▶ **Study text**
%%

Pomerantz points to a simple example included in the preamble: If patient files are stored in an office, the door should be locked and the number of keys that are distributed should be limited. "It seems to me that HHS is taking a very flexible functional approach to how these rules should be implemented." Likewise, the standard for policies and procedures says they should be reasonably designed to ensure compliance. "That does not sound like a terribly exacting standard to meet, and it suggests to me that there is a significant degree of understanding and reasonableness from the government," Pomerantz adds.

There still are likely to be some confusing days ahead, Williams warns. "It is possible that HHS will make a few more changes to the proposed regulations before they become final, and that will impact the final regulation."

It also is important for case managers not to overstate the potential impact the privacy regulation will have on their day-to-day activities, says Patrice Spath, BA, RHIT, president of Brown-Spath & Associates, a health care quality consulting firm based in Forest Grove, OR.

"The privacy regulations create new liabilities, but they do not create new responsibilities. I don’t think the original regulation was going to significantly threaten what hospital case managers were already doing," explains Spath, who recently spoke on HIPAA privacy issues at the 7th Annual Hospital Case Management Conference in Atlanta.

CMs responsible to guard patient’s privacy

Even if the privacy regulations did not exist, case managers still would have responsibilities in this area. "Regardless of how these regulations are finalized, the bottom line is that it is our duty to protect the patient’s privacy and make every reasonable effort to do that," Spath says. Like-wise, there are state requirements, which often are more stringent than the proposed federal requirements.

According to Spath, the privacy regulation is more threatening to independent case managers and those who work for disease management firms because they often are the recipients of information that they cannot act on until they have patient consent. The hospital case manager, on the other hand, is essentially going to be covered by the consent form the patients sign when they come into the hospital. "There is already a process established for anything related to treatment or business practices and operations."

For example, if a case manager orders durable medical equipment (DME) for a patient, the DME company would be responsible for obtaining appropriate consents prior to using protected information for any treatment, business, or operations purposes, Spath says.

%%

▶ **Extracted information**

%%

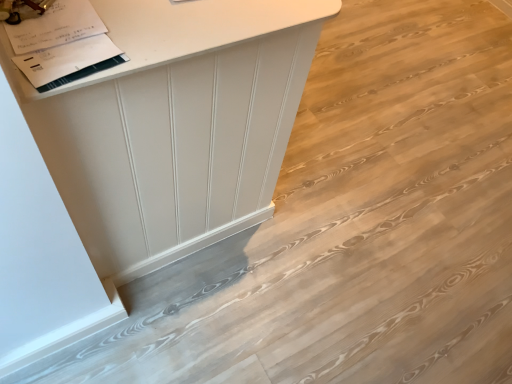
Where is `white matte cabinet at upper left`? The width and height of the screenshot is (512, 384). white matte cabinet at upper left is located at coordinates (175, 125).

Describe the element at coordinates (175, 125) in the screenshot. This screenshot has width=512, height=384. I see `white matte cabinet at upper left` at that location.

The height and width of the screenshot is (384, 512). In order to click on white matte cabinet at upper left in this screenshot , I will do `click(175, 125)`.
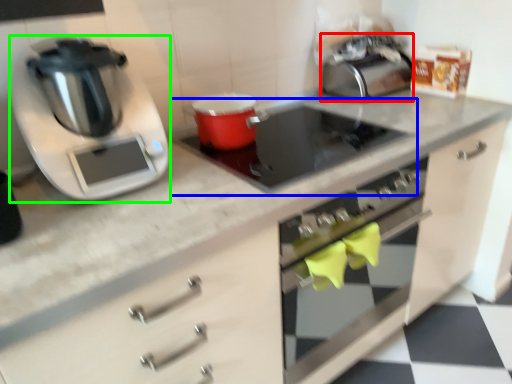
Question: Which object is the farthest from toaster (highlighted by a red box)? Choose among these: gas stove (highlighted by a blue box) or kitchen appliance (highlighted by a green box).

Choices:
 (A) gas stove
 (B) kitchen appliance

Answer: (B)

%%

▶ **Tasks**
**a)** In the HIPAA privacy passage, what kind of firm is Brown-Spath & Associates, and where is it based?
**b)** Continue the HIPAA privacy passage from its last paragraph.
The records have no connection to the HIPAA privacy passage.

▶ **Responses by task**
**a)** It is a health care quality consulting firm based in Forest Grove, OR.

**b)**
Further, if a patient is transferred to another hospital, that hospital has not yet started treating the patient, so that hospital can obtain consent when the patient is transferred, she explains.

One exception may be the area of marketing, which actually is strengthened under the proposed changes. For example, case managers may be viewed as "marketers" when they share information with patients about support groups or other services sponsored by pharmaceutical companies, insurance companies, or other vendors.

Leigh-Ann Patterson, JD, a partner with Nixon Peabody in Boston, says the proposed regulation would tighten the restrictions on health-related marketing activities.

The current rule allows private health care information to be used for marketing purposes without prior patient authorization as long as the solicitation or promotional materials contain certain disclosures and opt-out provisions, Patterson says.

The proposed change closes this loophole by requiring prior patient authorization before any protected health care information may be used for marketing purposes, which means permission-based marketing programs will no longer be the exception but the rule, she adds.

"What’s the bottom line? Case managers, as well as all health care professionals, must constantly reinforce the importance of patient privacy during the provision of services," Spath says.

"Case managers should get to know their institution’s privacy officer. This person is knowledgeable about state and federal regulations and is an excellent resource for case management-related questions," she points out.